* ASSIGNED TASK *
Could you return all of the entries below exactly, minus the pictures?

-------- RECORDS FOR THIS EXERCISE

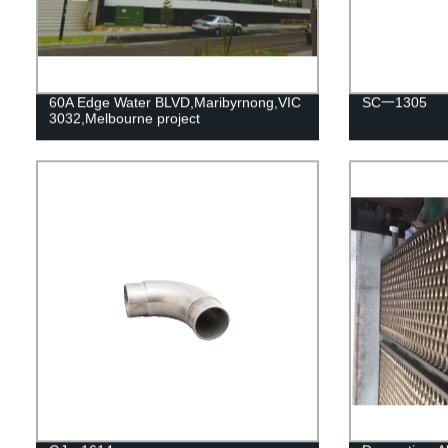
60A Edge Water BLVD,Maribyrnong,VIC
SC一1305
3032,Melbourne project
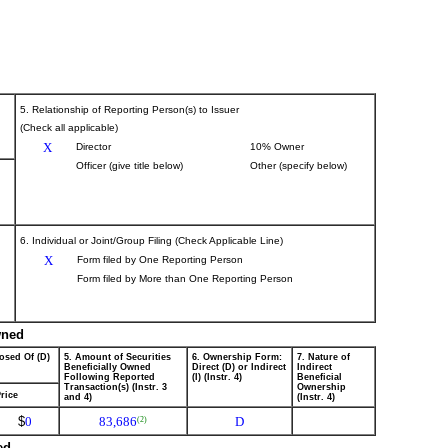
5. Relationship of Reporting Person(s) to Issuer
(Check all applicable)
X
Director
10% Owner
Officer (give title below)
Other (specify below)
6. Individual or Joint/Group Filing (Check Applicable Line)
X
Form filed by One Reporting Person
Form filed by More than One Reporting Person
wned
osed Of (D)
5. Amount of Securities
6. Ownership Form:
7. Nature of
Beneficially Owned
Direct (D) or Indirect
Indirect
Following Reported
(I) (Instr. 4)
Beneficial
Transaction(s) (Instr. 3
Ownership
rice
and 4)
(Instr. 4)
$
0
83,686
D
(2)
ed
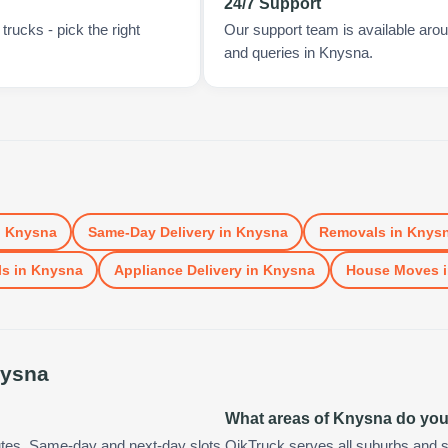
24/7 Support
rucks - pick the right
Our support team is available arou
and queries in Knysna.
n
Knysna
Same-Day Delivery
in
Knysna
Removals
in
Knys
ls
in
Knysna
Appliance Delivery
in
Knysna
House Moves
ysna
What areas of Knysna do yo
utes. Same-day and next-day slots
QikTruck serves all suburbs and s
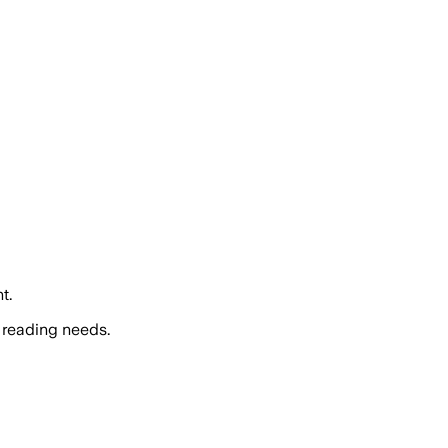
t.
 reading needs.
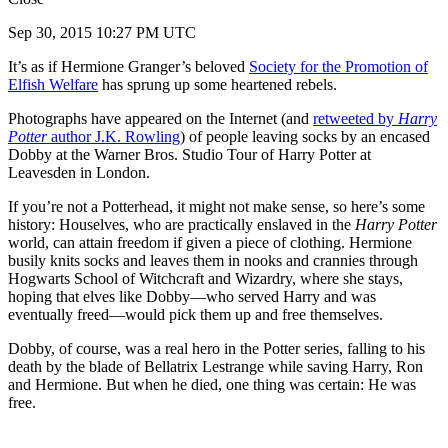
Sep 30, 2015 10:27 PM UTC
It’s as if Hermione Granger’s beloved
Society for the Promotion of
Elfish Welfare
has sprung up some heartened rebels.
Photographs have appeared on the Internet (and
retweeted by
Harry
Potter
author J.K. Rowling
) of people leaving socks by an encased
Dobby at the Warner Bros. Studio Tour of Harry Potter at
Leavesden in London.
If you’re not a Potterhead, it might not make sense, so here’s some
history: Houselves, who are practically enslaved in the
Harry Potter
world, can attain freedom if given a piece of clothing. Hermione
busily knits socks and leaves them in nooks and crannies through
Hogwarts School of Witchcraft and Wizardry, where she stays,
hoping that elves like Dobby—who served Harry and was
eventually freed—would pick them up and free themselves.
Dobby, of course, was a real hero in the Potter series, falling to his
death by the blade of Bellatrix Lestrange while saving Harry, Ron
and Hermione. But when he died, one thing was certain: He was
free.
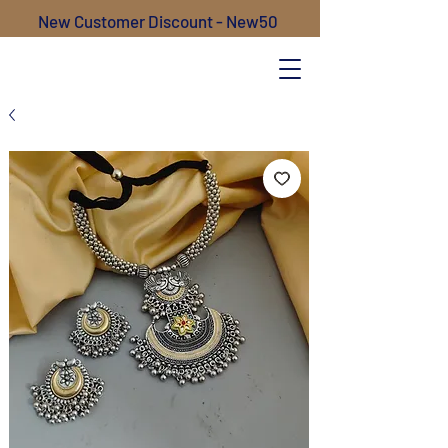
New Customer Discount - New50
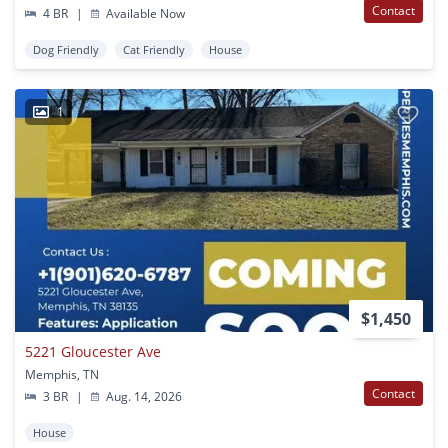
Contact
4 BR
|
Available Now
Dog Friendly
Cat Friendly
House
1
$1,450
5221 Gloucester Ave
Memphis, TN
Contact
3 BR
|
Aug. 14, 2026
House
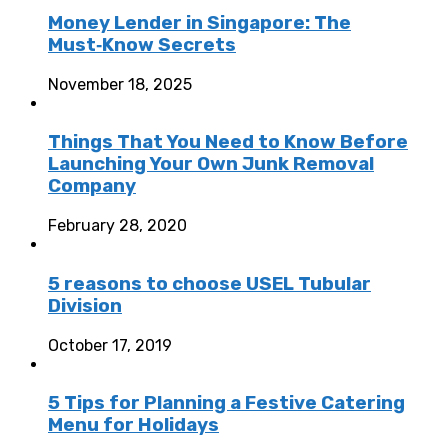
Money Lender in Singapore: The
Must‑Know Secrets
November 18, 2025
Things That You Need to Know Before
Launching Your Own Junk Removal
Company
February 28, 2020
5 reasons to choose USEL Tubular
Division
October 17, 2019
5 Tips for Planning a Festive Catering
Menu for Holidays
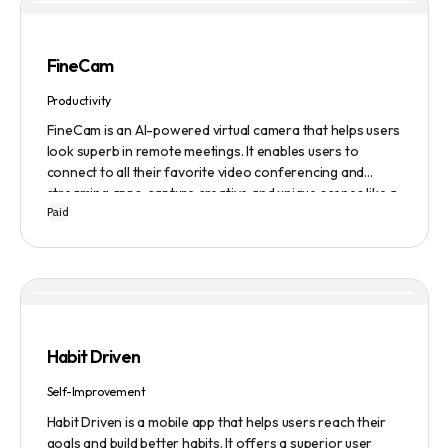
FineCam
Productivity
FineCam is an AI-powered virtual camera that helps users
look superb in remote meetings. It enables users to
connect to all their favorite video conferencing and
streaming apps, capture creative and unique scenes like a
Paid
pro, bring cinematic webcam effects, get rid of
background interferences, superimpose themselves with
any content, access millions of webcam backgrounds, and
create and edit professional branding templates. It also
features smart enhancement, auto focus, advanced
adjustment, real-time video processing, background
subtraction algorithms, low light video booster, Gaussian
Habit Driven
blur, and auto framing.
Self-Improvement
Habit Driven is a mobile app that helps users reach their
goals and build better habits. It offers a superior user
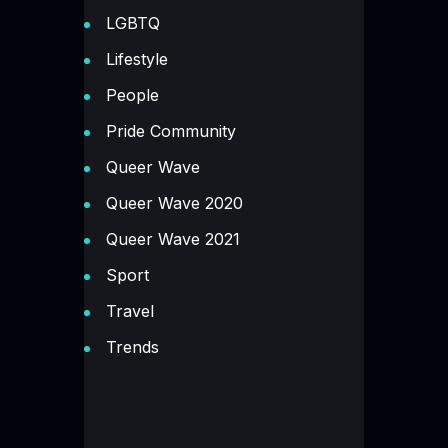
LGBTQ
Lifestyle
People
Pride Community
Queer Wave
Queer Wave 2020
Queer Wave 2021
Sport
Travel
Trends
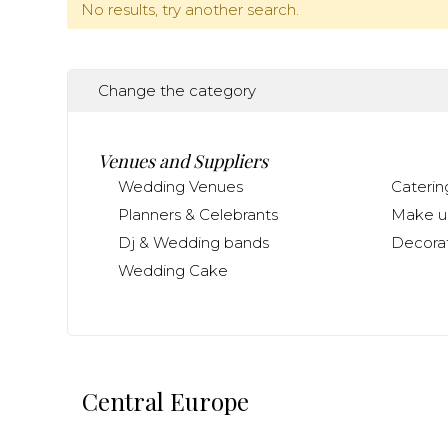
No results, try another search.
Change the category
Venues and Suppliers
Wedding Venues
Caterin
Planners & Celebrants
Make up
Dj & Wedding bands
Decorat
Wedding Cake
Central Europe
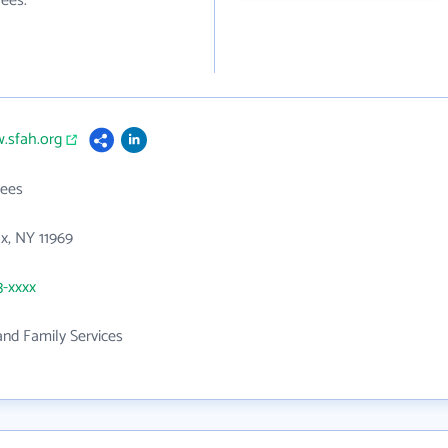
ees.
.sfah.org
ees
x, NY 11969
3-xxxx
 and Family Services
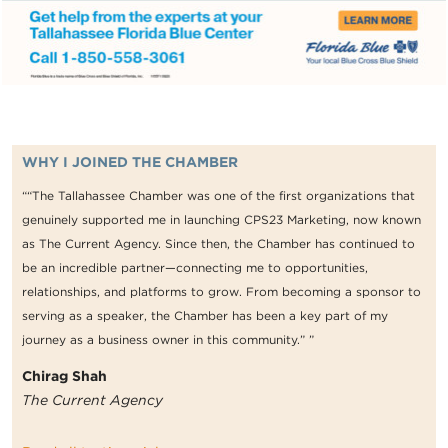
WHY I JOINED THE CHAMBER
““The Tallahassee Chamber was one of the first organizations that
genuinely supported me in launching CPS23 Marketing, now known
as The Current Agency. Since then, the Chamber has continued to
be an incredible partner—connecting me to opportunities,
relationships, and platforms to grow. From becoming a sponsor to
serving as a speaker, the Chamber has been a key part of my
journey as a business owner in this community.” ”
Chirag Shah
The Current Agency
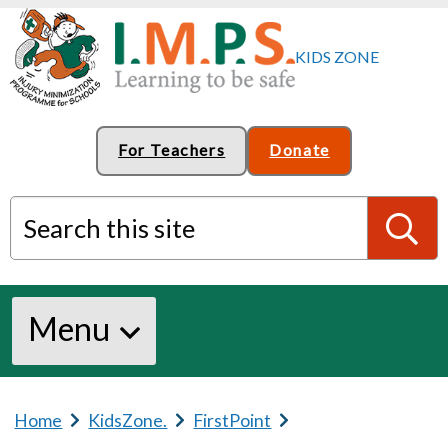
For Teachers
Donate
Search this site
S
Menu
e
a
Home
b
KidsZone.
b
FirstPoint
b
r
r
r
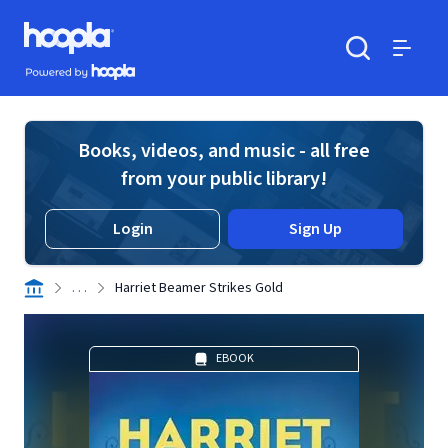
Skip to main content
Hoopla logo
Powered by Hoopla
Search
Menu
Books, videos, and music - all free
from your public library!
Login
Sign Up
. . .
Harriet Beamer Strikes Gold
EBOOK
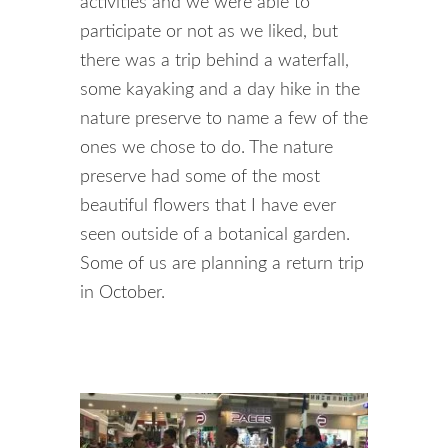
activities and we were able to
participate or not as we liked, but
there was a trip behind a waterfall,
some kayaking and a day hike in the
nature preserve to name a few of the
ones we chose to do. The nature
preserve had some of the most
beautiful flowers that I have ever
seen outside of a botanical garden.
Some of us are planning a return trip
in October.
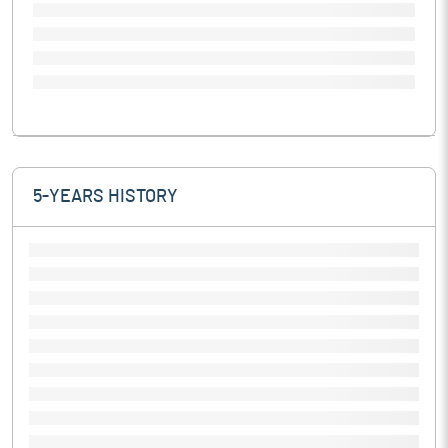
5-YEARS HISTORY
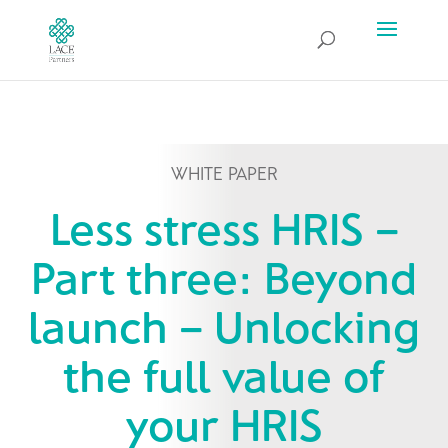
WHITE PAPER
Less stress HRIS –
Part three: Beyond
launch – Unlocking
the full value of
your HRIS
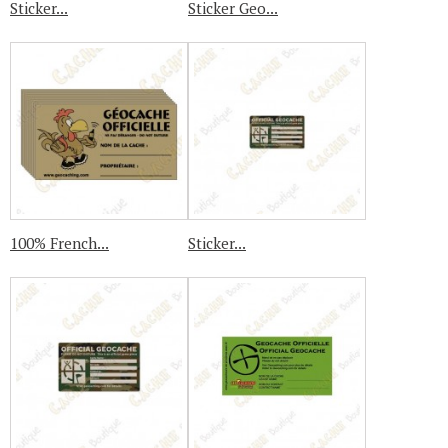
Sticker...
Sticker Geo...
100% French...
Sticker...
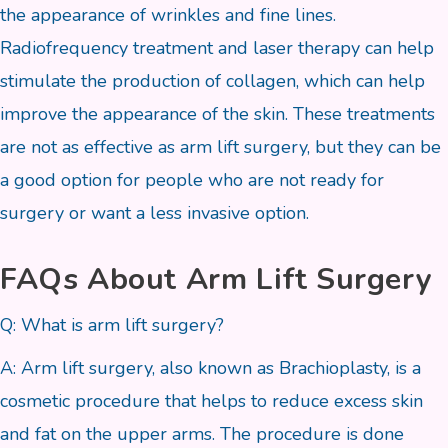
the appearance of wrinkles and fine lines.
Radiofrequency treatment and laser therapy can help
stimulate the production of collagen, which can help
improve the appearance of the skin. These treatments
are not as effective as arm lift surgery, but they can be
a good option for people who are not ready for
surgery or want a less invasive option.
FAQs About Arm Lift Surgery
Q: What is arm lift surgery?
A: Arm lift surgery, also known as Brachioplasty, is a
cosmetic procedure that helps to reduce excess skin
and fat on the upper arms. The procedure is done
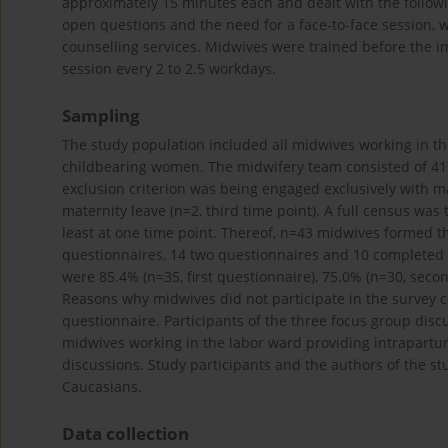
approximately 15 minutes each and dealt with the followi
open questions and the need for a face-to-face session, we
counselling services. Midwives were trained before the 
session every 2 to 2.5 workdays.
Sampling
The study population included all midwives working in the
childbearing women. The midwifery team consisted of 41 t
exclusion criterion was being engaged exclusively with man
maternity leave (n=2, third time point). A full census was
least at one time point. Thereof, n=43 midwives formed 
questionnaires, 14 two questionnaires and 10 completed 
were 85.4% (n=35, first questionnaire), 75.0% (n=30, seco
Reasons why midwives did not participate in the survey 
questionnaire. Participants of the three focus group dis
midwives working in the labor ward providing intrapartu
discussions. Study participants and the authors of the st
Caucasians.
Data collection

----------------

* WRITTEN ANSWER *
60A Edge Water BLVD,Maribyrnong,VIC
SC一1305
3032,Melbourne project
5. Relationship of Reporting Person(s) to Issuer
(Check all applicable)
X
Director
10% Owner
Officer (give title below)
Other (specify below)
6. Individual or Joint/Group Filing (Check Applicable Line)
X
Form filed by One Reporting Person
Form filed by More than One Reporting Person
wned
osed Of (D)
5. Amount of Securities
6. Ownership Form:
7. Nature of
Beneficially Owned
Direct (D) or Indirect
Indirect
Following Reported
(I) (Instr. 4)
Beneficial
Transaction(s) (Instr. 3
Ownership
rice
and 4)
(Instr. 4)
$
0
83,686
D
(2)
ed
24/7 Support
rucks - pick the right
Our support team is available arou
and queries in Knysna.
n
Knysna
Same-Day Delivery
in
Knysna
Removals
in
Knys
ls
in
Knysna
Appliance Delivery
in
Knysna
House Moves
ysna
What areas of Knysna do yo
utes. Same-day and next-day slots
QikTruck serves all suburbs and s
t.
 reading needs.
Sep 30, 2015 10:27 PM UTC
It’s as if Hermione Granger’s beloved
Society for the Promotion of
Elfish Welfare
has sprung up some heartened rebels.
Photographs have appeared on the Internet (and
retweeted by
Harry
Potter
author J.K. Rowling
) of people leaving socks by an encased
Dobby at the Warner Bros. Studio Tour of Harry Potter at
Leavesden in London.
If you’re not a Potterhead, it might not make sense, so here’s some
history: Houselves, who are practically enslaved in the
Harry Potter
world, can attain freedom if given a piece of clothing. Hermione
busily knits socks and leaves them in nooks and crannies through
Hogwarts School of Witchcraft and Wizardry, where she stays,
hoping that elves like Dobby—who served Harry and was
eventually freed—would pick them up and free themselves.
Dobby, of course, was a real hero in the Potter series, falling to his
death by the blade of Bellatrix Lestrange while saving Harry, Ron
and Hermione. But when he died, one thing was certain: He was
free.
New Customer Discount - New50
Contact
4 BR
|
Available Now
Dog Friendly
Cat Friendly
House
1
$1,450
5221 Gloucester Ave
Memphis, TN
Contact
3 BR
|
Aug. 14, 2026
House
Money Lender in Singapore: The
Must‑Know Secrets
November 18, 2025
Things That You Need to Know Before
Launching Your Own Junk Removal
Company
February 28, 2020
5 reasons to choose USEL Tubular
Division
October 17, 2019
5 Tips for Planning a Festive Catering
Menu for Holidays
FineCam
Productivity
FineCam is an AI-powered virtual camera that helps users
look superb in remote meetings. It enables users to
connect to all their favorite video conferencing and
streaming apps, capture creative and unique scenes like a
Paid
pro, bring cinematic webcam effects, get rid of
background interferences, superimpose themselves with
any content, access millions of webcam backgrounds, and
create and edit professional branding templates. It also
features smart enhancement, auto focus, advanced
adjustment, real-time video processing, background
subtraction algorithms, low light video booster, Gaussian
Habit Driven
blur, and auto framing.
Self-Improvement
Habit Driven is a mobile app that helps users reach their
goals and build better habits. It offers a superior user
LGBTQ
Lifestyle
People
Pride Community
Queer Wave
Queer Wave 2020
Queer Wave 2021
Sport
Travel
Trends
No results, try another search.
Change the category
Venues and Suppliers
Wedding Venues
Caterin
Planners & Celebrants
Make up
Dj & Wedding bands
Decorat
Wedding Cake
Central Europe
ees.
.sfah.org
ees
x, NY 11969
3-xxxx
 and Family Services
WHY I JOINED THE CHAMBER
““The Tallahassee Chamber was one of the first organizations that
genuinely supported me in launching CPS23 Marketing, now known
as The Current Agency. Since then, the Chamber has continued to
be an incredible partner—connecting me to opportunities,
relationships, and platforms to grow. From becoming a sponsor to
serving as a speaker, the Chamber has been a key part of my
journey as a business owner in this community.” ”
Chirag Shah
The Current Agency
For Teachers
Donate
Search this site
S
Menu
e
a
Home
b
KidsZone.
b
FirstPoint
b
r
r
r
Skip to main content
Hoopla logo
Powered by Hoopla
Search
Menu
Books, videos, and music - all free
from your public library!
Login
Sign Up
. . .
Harriet Beamer Strikes Gold
EBOOK
activities and we were able to
participate or not as we liked, but
there was a trip behind a waterfall,
some kayaking and a day hike in the
nature preserve to name a few of the
ones we chose to do. The nature
preserve had some of the most
beautiful flowers that I have ever
seen outside of a botanical garden.
Some of us are planning a return trip
in October.
5-YEARS HISTORY
WHITE PAPER
Less stress HRIS –
Part three: Beyond
launch – Unlocking
the full value of
your HRIS
Sticker...
Sticker Geo...
100% French...
Sticker...
the appearance of wrinkles and fine lines.
Radiofrequency treatment and laser therapy can help
stimulate the production of collagen, which can help
improve the appearance of the skin. These treatments
are not as effective as arm lift surgery, but they can be
a good option for people who are not ready for
surgery or want a less invasive option.
FAQs About Arm Lift Surgery
Q: What is arm lift surgery?
A: Arm lift surgery, also known as Brachioplasty, is a
cosmetic procedure that helps to reduce excess skin
and fat on the upper arms. The procedure is done
approximately 15 minutes each and dealt with the followi
open questions and the need for a face-to-face session, we
counselling services. Midwives were trained before the 
session every 2 to 2.5 workdays.
Sampling
The study population included all midwives working in the
childbearing women. The midwifery team consisted of 41 t
exclusion criterion was being engaged exclusively with man
maternity leave (n=2, third time point). A full census was
least at one time point. Thereof, n=43 midwives formed 
questionnaires, 14 two questionnaires and 10 completed 
were 85.4% (n=35, first questionnaire), 75.0% (n=30, seco
Reasons why midwives did not participate in the survey 
questionnaire. Participants of the three focus group dis
midwives working in the labor ward providing intrapartu
discussions. Study participants and the authors of the st
Caucasians.
Data collection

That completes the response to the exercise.